Novamente o personagem foi o camisa 9. O capitão foi o alvo do empurrão de Manoel visto pelo árbitro Adriano Milczvski na etapa complementar. Ele mesmo foi para a cobrança. Desta vez, trocou sua tradicional batida direta pela paradinha. Errou. A bola acertou a trave esquerda e sabotou a chance de empate.
"Tivemos a bola do jogo. Se tivéssemos marcado e ainda jogado com um homem a mais (Valencia foi expulso no lance por reclamação, aos 29 minutos), poderia ser diferente. Essa foi a sensação que ficou. Mas, o que vou fazer? Sacrificar o nosso goleador, o nosso melhor jogador? Um exemplo, que corre, marca e treina diariamente? Não vou", defendeu o técnico Marcelo Oliveira.

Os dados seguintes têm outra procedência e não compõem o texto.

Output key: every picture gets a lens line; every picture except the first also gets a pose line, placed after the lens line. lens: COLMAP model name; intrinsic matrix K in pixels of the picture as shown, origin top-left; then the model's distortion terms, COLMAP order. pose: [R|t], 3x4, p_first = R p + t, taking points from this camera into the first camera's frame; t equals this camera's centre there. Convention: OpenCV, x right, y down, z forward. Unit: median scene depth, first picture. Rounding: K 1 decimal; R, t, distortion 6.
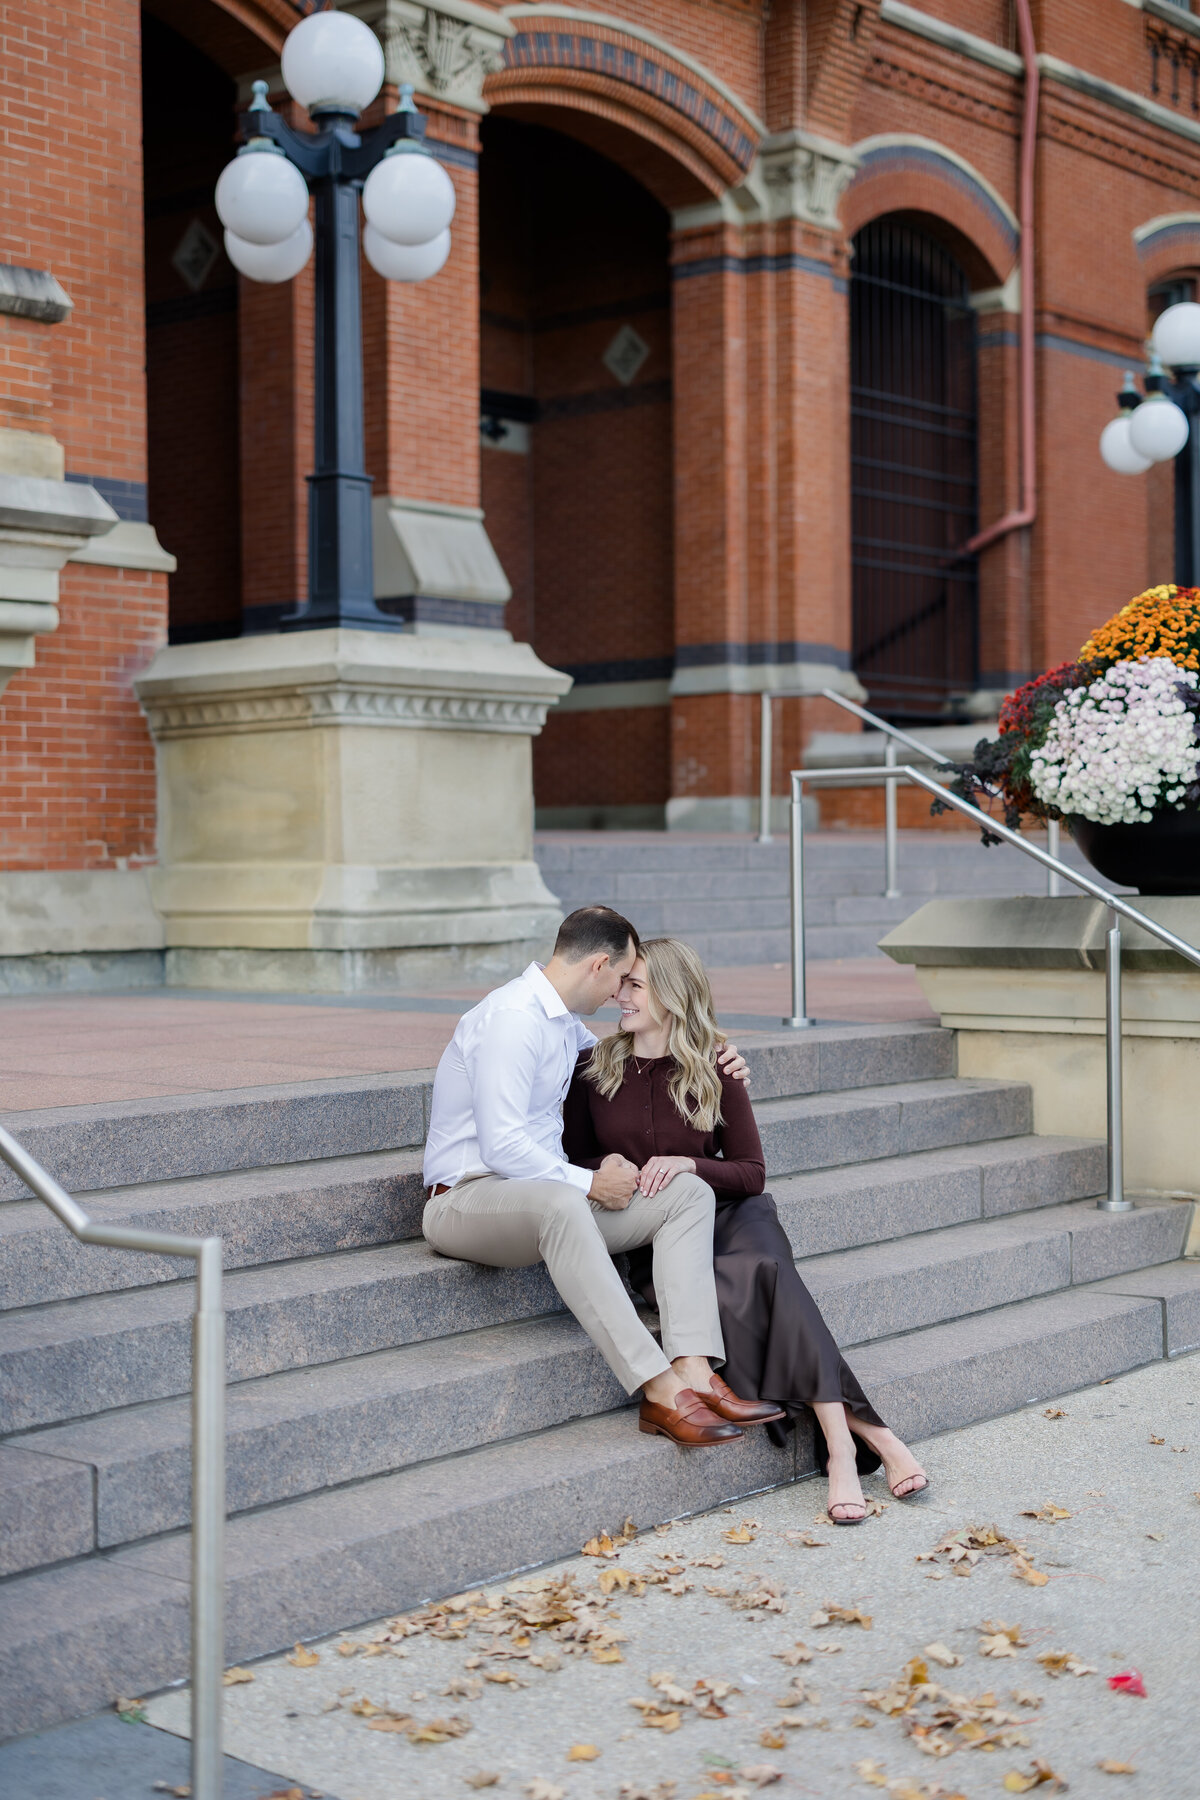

O lance abateu o capitão e refletiu no grupo. Autor de quatro dos oito gols do Tricolor no Campeonato Paranaense, Toscano estava animado para o seu primeiro clássico. Mostrou isso com boa movimentação mesmo com o intenso desgaste causado pelo calor , fez boas jogadas e soube driblar várias vezes a marcação, a tônica do duelo.

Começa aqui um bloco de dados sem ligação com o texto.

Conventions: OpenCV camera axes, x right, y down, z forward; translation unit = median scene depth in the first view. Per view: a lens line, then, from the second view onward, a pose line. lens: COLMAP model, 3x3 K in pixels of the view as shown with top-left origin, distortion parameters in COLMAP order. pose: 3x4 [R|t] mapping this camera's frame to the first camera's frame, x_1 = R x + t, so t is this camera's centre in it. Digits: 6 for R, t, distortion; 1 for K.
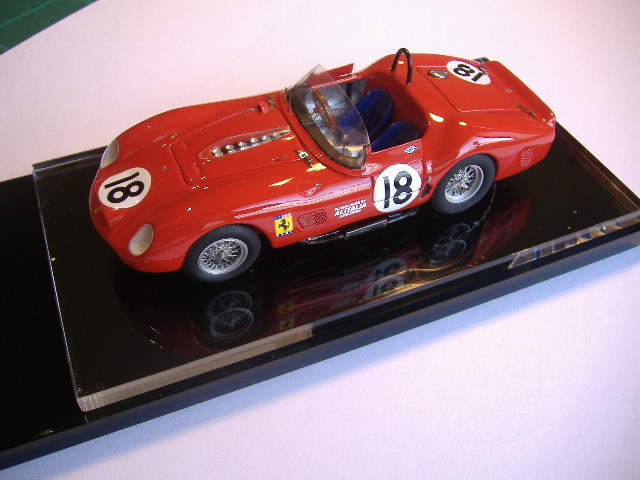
lens RADIAL K [[639.9, 0, 320.0], [0, 639.9, 240.0], [0, 0, 1]] dist [0.001061, -0.001245]
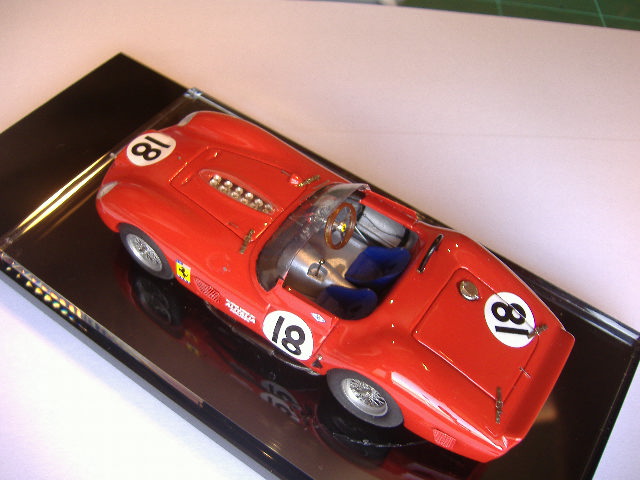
lens RADIAL K [[639.9, 0, 320.0], [0, 639.9, 240.0], [0, 0, 1]] dist [0.001061, -0.001245]
pose [[0.548762, 0.690645, -0.471031, 0.474872], [-0.670482, 0.700147, 0.245457, -0.425985], [0.499315, 0.181120, 0.847278, 0.224015]]
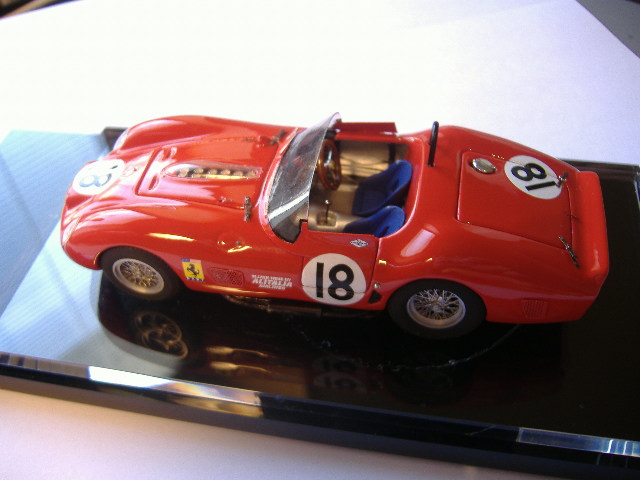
lens RADIAL K [[639.9, 0, 320.0], [0, 639.9, 240.0], [0, 0, 1]] dist [0.001061, -0.001245]
pose [[0.832161, 0.359052, -0.422600, 0.429914], [-0.359916, 0.929465, 0.080969, -0.187868], [0.421864, 0.084721, 0.902692, 0.242777]]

Sem o gol, porém, viu o Paraná cair para a nona colocação e praticamente descartar as benesses do supermando dois pontos extras e o direito de jogar todas as partidas do próximo turno em casa. A equipe tem um jogo a menos, contra o Iraty, adiado por causa da chuva e que será disputado no sábado de Carnaval. Antes disso, enfrenta o Cerâmica-RS, na estreia da Copa do Brasil, na quarta-feira. Sobrou pouco tempo para os ânimos se recuperarem.